-- WHAT YOU HAVE TO DO --
When you reach the line that contains "<--- Work mathmethically" in the data below, copy it and every line after it exactly, adding nothing.
⟨
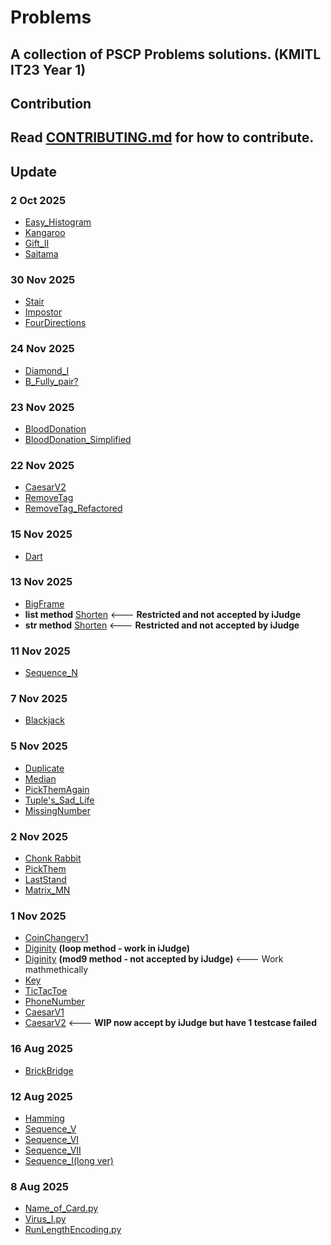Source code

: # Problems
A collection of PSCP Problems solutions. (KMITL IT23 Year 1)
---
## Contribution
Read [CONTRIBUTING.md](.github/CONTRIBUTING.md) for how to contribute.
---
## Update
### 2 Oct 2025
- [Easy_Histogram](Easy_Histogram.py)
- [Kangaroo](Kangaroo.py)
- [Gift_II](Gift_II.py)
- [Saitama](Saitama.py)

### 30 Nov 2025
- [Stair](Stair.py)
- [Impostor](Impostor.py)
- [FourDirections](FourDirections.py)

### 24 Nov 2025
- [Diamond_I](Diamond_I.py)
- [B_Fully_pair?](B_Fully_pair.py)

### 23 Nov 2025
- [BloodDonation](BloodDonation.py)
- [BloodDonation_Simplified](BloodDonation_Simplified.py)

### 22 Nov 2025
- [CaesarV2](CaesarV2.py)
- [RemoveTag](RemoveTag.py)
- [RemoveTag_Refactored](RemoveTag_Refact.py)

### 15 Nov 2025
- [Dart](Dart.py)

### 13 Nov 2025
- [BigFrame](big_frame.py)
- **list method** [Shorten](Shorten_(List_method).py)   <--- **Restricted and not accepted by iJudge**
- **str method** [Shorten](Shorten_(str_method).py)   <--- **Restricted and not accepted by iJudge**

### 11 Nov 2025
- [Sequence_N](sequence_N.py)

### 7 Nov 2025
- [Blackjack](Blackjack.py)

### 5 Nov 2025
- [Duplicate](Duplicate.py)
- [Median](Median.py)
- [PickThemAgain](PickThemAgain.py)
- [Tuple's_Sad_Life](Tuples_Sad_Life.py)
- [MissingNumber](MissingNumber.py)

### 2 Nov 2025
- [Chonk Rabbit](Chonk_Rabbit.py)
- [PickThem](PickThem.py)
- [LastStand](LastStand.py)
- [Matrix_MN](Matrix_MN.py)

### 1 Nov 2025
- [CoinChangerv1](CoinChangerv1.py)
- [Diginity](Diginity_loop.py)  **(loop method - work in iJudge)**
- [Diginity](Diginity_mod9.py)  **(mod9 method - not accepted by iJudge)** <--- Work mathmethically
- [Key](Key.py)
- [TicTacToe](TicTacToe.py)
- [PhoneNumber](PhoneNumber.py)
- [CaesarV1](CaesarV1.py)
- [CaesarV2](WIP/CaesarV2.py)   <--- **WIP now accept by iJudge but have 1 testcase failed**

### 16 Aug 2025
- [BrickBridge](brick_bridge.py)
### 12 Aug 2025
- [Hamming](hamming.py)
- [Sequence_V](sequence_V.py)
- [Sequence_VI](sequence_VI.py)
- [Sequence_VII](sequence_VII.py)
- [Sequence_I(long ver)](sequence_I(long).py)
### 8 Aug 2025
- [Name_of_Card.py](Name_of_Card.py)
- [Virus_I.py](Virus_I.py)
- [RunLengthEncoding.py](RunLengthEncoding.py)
⟩
-- OUTPUT FOR THIS TASK --
- [Diginity](Diginity_mod9.py)  **(mod9 method - not accepted by iJudge)** <--- Work mathmethically
- [Key](Key.py)
- [TicTacToe](TicTacToe.py)
- [PhoneNumber](PhoneNumber.py)
- [CaesarV1](CaesarV1.py)
- [CaesarV2](WIP/CaesarV2.py)   <--- **WIP now accept by iJudge but have 1 testcase failed**

### 16 Aug 2025
- [BrickBridge](brick_bridge.py)
### 12 Aug 2025
- [Hamming](hamming.py)
- [Sequence_V](sequence_V.py)
- [Sequence_VI](sequence_VI.py)
- [Sequence_VII](sequence_VII.py)
- [Sequence_I(long ver)](sequence_I(long).py)
### 8 Aug 2025
- [Name_of_Card.py](Name_of_Card.py)
- [Virus_I.py](Virus_I.py)
- [RunLengthEncoding.py](RunLengthEncoding.py)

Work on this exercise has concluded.